Inducible myocardial ischaemia in hypertrophic cardiomyopathy (HCM) may be detected on the stress electrocardiogram (ECG). However, how the ECG manifestation of ischaemia is affected by abnormal repolarisation at baseline in HCM, and the related electrophysiological mechanisms, are poorly understood.
Computational biventricular human HCM models (n = 20) were constructed of apical and asymmetric septal hypertrophy types, with regionally slowed repolarisation secondary to ionic remodelling, manifesting on the ECG as inverted T waves at baseline. Biventricular models were subjected to regionally ischaemic K+ accumulation in hypertrophied segments, and compared to cases with benign stress changes such as exercise-induced serum K+ accumulation and/or increased pacing frequency. Virtual 12-lead ECGs were computed from 520 simulations to analyse effects on ST segments, T wave polarity/amplitudes and QT intervals.

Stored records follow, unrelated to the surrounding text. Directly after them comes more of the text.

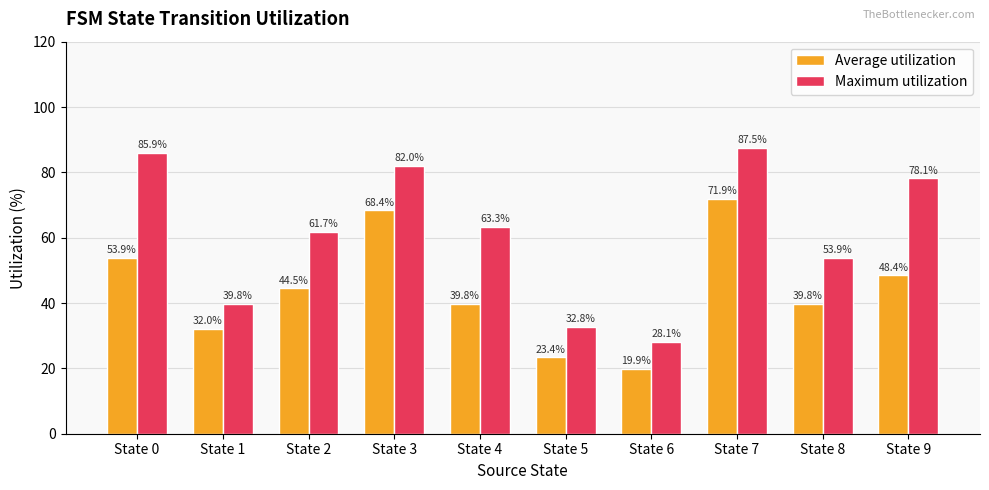

At how many categories does at least one series exceed 34?

8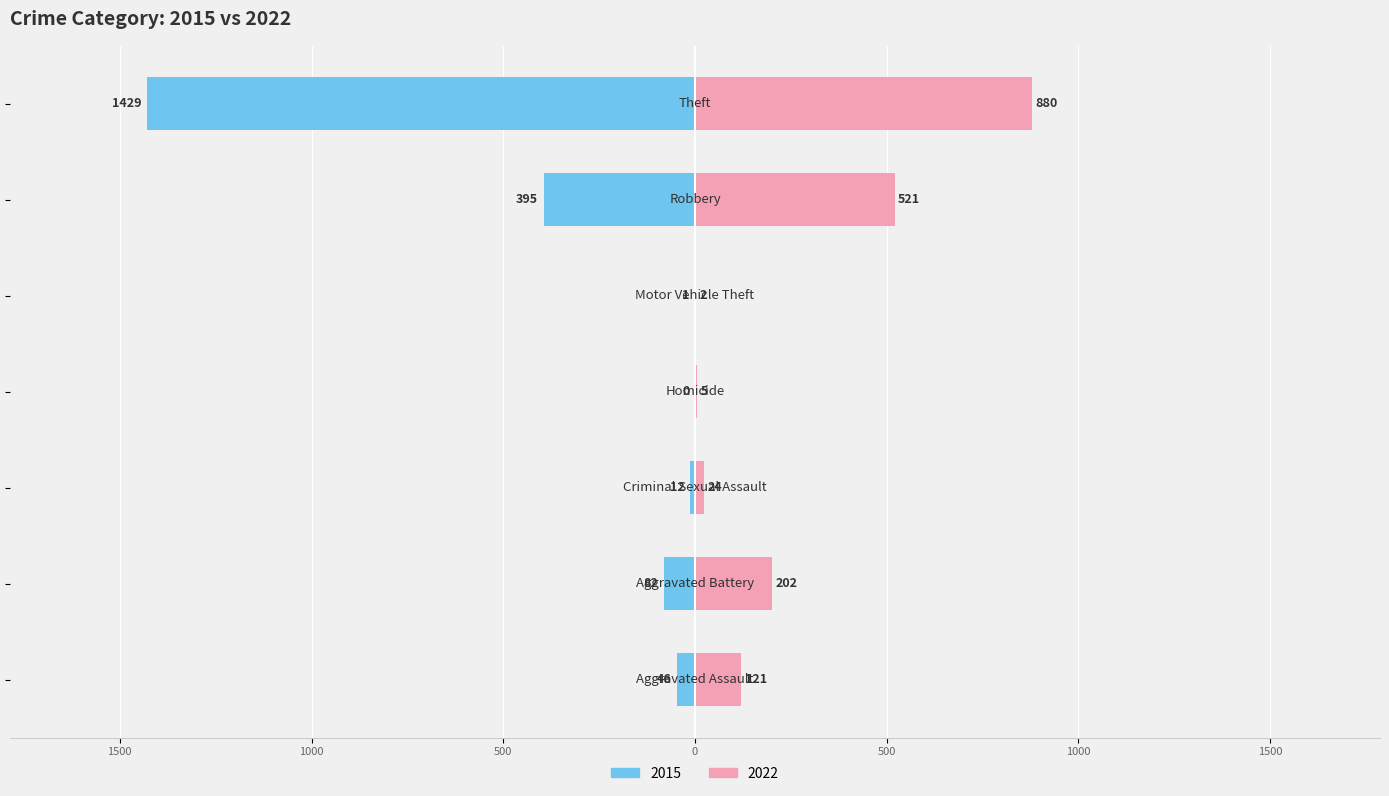

Does the chart contain any negative values?

No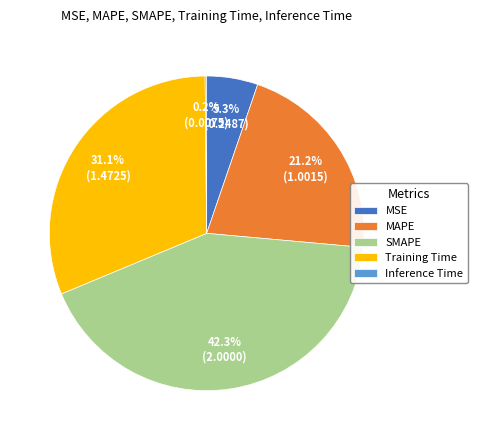

To the nearest percent, what is the difference between the Training Time and SMAPE slice percentages?

11%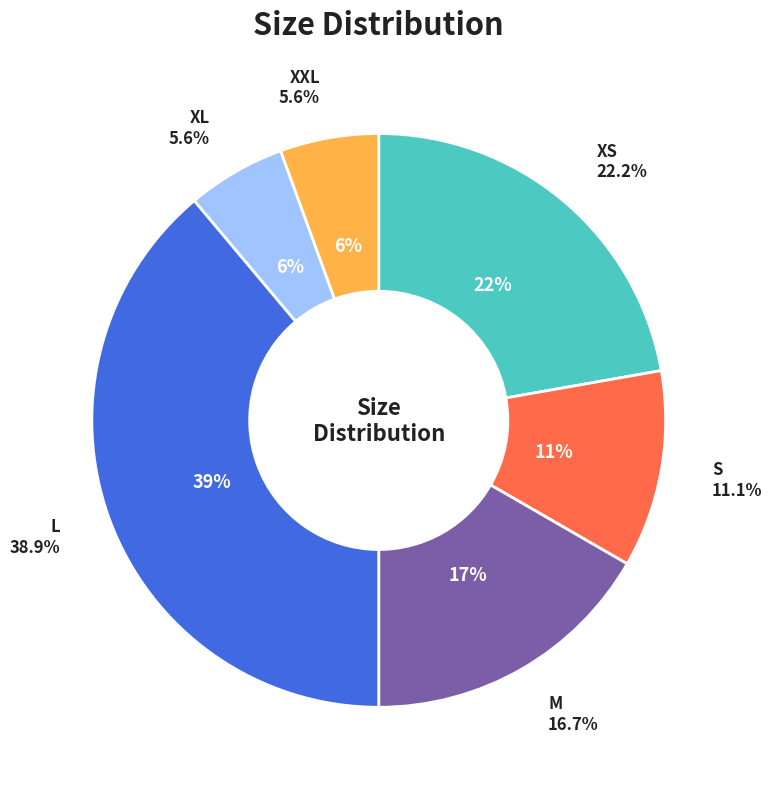

What percentage do M and XXL together represent?

22.2%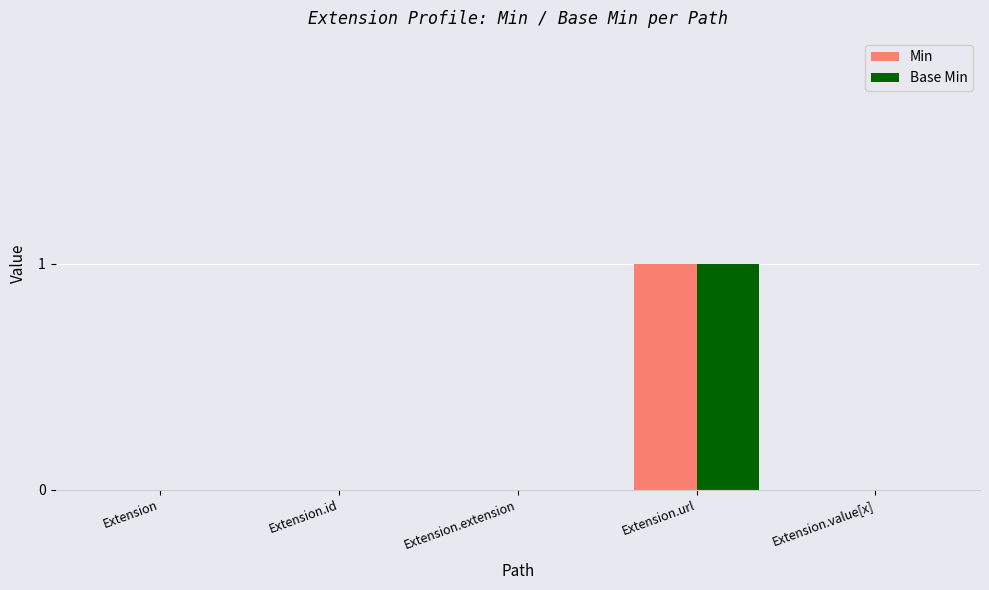

Is the value of Base Min at Extension greater than the value of Min at Extension.url?

No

Correction of T wave polarity (T wave pseudonormalisation) occurred due to regionally ischaemic K+ accumulation in HCM models, with larger ischaemic ECG changes occurring in T waves than ST segments. In some anatomical and electrophysiological phenotypes, serum K+ accumulation and increased pacing rates also partially corrected inverted T waves.
Ischaemic T wave pseudonormalisation can occur and precede ischaemic ST segment changes on the stress ECG, such that correction to T wave polarity may sometimes be an early, or the only, ECG feature of myocardial ischaemia in HCM. Dynamic T wave abnormalities may signify ischaemia in HCM, but efforts are needed to discern ischaemic changes from those occurring secondary to exercise.